Choice of implant
- Most modern implants rely on a combination of commercially pure or alloyed titanium, threaded designs and moderately rough surfaces
- Implant systems are available in various dimensions to address individual anatomical and implant site conditions
- Review of the scientific basis and clinical track record of the various available implant systems and their implant design and surface features can assist in the selection of an adequate implant type
The majority of commercially available implants are variations of Brånemark’s original design of a screw which he coined as 'fixtures'. This has been the starting point for numerous current market variations that incorporate convergent themes of implant material, size, macroscopic and microscopic features. They all rely on a combination of commercially pure titanium (Brånemark’s original material choice), threaded designs and moderately rough surfaces. They are available in a diversity of dimensions that lend themselves to the different treatment plans that seek to exploit diverse, naturally occurring or optimally modified, selected host sites for implant placement (Tapered implant placement, parallel implant placement)
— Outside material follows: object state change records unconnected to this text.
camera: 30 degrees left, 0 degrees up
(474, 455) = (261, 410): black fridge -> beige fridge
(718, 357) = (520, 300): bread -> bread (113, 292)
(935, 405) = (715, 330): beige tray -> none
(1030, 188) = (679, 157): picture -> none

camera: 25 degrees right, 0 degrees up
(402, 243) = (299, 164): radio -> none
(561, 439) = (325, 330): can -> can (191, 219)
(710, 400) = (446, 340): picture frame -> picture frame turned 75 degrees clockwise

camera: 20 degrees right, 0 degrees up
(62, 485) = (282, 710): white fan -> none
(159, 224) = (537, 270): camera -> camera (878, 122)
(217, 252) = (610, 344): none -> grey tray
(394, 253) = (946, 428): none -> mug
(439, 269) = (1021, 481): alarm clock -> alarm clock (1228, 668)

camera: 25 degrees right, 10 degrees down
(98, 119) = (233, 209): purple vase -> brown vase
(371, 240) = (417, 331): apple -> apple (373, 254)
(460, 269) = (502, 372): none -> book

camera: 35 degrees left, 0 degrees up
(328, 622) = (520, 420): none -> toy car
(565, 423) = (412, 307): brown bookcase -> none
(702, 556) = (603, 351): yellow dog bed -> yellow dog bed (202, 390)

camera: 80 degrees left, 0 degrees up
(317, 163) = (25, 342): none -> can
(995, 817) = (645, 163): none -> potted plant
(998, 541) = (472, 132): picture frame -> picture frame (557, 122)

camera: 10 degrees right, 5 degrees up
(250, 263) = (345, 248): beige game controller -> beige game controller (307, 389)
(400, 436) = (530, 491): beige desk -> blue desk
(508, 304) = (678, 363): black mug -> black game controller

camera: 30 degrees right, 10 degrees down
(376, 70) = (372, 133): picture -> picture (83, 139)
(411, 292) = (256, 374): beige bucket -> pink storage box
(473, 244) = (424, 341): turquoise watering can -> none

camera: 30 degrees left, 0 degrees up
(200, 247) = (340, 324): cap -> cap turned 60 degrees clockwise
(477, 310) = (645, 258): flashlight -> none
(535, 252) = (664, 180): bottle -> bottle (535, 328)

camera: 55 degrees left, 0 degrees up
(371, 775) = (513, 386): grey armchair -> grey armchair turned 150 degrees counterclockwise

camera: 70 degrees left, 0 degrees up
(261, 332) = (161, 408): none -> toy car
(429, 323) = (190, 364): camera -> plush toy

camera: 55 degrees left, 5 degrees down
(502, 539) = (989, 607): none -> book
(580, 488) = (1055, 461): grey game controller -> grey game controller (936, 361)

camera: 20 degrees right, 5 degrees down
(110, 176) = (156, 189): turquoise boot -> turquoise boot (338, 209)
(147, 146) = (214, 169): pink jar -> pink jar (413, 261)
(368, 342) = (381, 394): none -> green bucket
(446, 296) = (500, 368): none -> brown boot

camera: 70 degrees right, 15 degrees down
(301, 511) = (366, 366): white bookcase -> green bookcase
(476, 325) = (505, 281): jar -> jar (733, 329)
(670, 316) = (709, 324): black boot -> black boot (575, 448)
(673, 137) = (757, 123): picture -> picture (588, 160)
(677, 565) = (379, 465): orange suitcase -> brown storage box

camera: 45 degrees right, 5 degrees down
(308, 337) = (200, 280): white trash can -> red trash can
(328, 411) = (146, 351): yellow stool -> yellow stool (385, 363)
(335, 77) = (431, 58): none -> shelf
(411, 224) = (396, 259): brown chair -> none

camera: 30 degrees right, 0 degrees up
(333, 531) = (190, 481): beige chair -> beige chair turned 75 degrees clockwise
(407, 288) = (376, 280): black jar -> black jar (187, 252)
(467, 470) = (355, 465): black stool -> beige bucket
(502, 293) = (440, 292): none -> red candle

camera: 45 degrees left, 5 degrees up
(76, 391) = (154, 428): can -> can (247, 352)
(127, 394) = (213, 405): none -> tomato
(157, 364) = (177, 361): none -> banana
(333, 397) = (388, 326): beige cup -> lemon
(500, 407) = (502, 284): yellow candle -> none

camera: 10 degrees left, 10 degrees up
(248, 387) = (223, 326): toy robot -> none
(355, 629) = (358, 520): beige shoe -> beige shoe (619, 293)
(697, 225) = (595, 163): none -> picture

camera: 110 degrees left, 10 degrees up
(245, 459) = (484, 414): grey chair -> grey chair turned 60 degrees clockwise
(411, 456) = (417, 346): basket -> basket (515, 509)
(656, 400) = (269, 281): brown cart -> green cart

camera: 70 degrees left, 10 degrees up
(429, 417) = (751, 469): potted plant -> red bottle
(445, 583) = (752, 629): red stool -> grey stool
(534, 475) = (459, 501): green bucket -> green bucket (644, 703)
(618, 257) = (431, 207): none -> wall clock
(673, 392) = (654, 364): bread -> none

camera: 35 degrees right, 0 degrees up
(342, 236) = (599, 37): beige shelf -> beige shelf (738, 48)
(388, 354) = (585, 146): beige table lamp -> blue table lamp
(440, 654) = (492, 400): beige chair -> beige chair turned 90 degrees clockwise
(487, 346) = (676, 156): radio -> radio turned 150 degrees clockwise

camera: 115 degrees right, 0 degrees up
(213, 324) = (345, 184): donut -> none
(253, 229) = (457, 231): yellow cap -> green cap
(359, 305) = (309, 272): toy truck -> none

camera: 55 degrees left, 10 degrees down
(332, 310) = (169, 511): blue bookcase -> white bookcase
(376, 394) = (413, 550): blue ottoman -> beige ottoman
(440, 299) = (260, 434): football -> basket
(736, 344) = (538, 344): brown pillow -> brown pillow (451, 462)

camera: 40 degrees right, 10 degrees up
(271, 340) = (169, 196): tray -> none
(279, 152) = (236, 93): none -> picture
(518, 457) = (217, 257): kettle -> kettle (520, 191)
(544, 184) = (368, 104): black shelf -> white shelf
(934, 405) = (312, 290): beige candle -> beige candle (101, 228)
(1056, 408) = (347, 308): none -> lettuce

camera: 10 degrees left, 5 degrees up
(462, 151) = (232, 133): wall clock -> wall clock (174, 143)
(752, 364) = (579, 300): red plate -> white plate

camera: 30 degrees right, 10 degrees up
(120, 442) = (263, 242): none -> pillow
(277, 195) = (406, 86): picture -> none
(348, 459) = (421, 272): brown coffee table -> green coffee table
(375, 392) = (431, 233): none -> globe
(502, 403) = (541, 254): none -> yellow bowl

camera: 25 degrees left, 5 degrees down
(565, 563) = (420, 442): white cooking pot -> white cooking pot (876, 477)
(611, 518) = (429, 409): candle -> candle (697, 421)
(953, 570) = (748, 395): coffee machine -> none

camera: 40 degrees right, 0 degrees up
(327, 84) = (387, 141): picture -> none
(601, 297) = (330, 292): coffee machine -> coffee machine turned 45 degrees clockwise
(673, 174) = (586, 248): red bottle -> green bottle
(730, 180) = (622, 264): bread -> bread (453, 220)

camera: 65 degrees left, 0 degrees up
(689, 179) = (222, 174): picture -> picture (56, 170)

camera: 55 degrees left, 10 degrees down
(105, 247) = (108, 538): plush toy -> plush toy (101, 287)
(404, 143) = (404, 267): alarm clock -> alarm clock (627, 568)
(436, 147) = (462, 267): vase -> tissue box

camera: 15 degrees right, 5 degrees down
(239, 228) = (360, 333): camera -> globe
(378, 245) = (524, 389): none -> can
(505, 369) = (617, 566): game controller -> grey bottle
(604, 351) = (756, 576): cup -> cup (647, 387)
Oral endosseous implants are characterized by different degrees of scientific pedigree. They demonstrate a range of subtle and sometimes even profound design shifts from Brånemark’s original prototype, all claiming maximization and optimization of the induced interfacial healing response of osseointegration. There are also limited long-term clinical outcome results about the use of titanium alloys, HA-coated and porous-coated implants. Furthermore, bioactive and nanosurfaces remain topics of research interest. They are undocumented as far as long term clinical efficacy and effectiveness outcomes are concerned.
Osseointegration results from the convergence of three key variables. The first variable is the inherent healing potential of the patient. Several clinically relevant factors such as smoking, some medications and some systemic diseases have been identified (see Risk assessment).
The second variable is the combined surgical and prosthodontic judgment and dexterity of the clinician. Last, and by no means least, is the choice of implant. It is essential to check the available scientific documentation on clinical outcome. Extrapolation of data from an implant system which looks similar is unacceptable.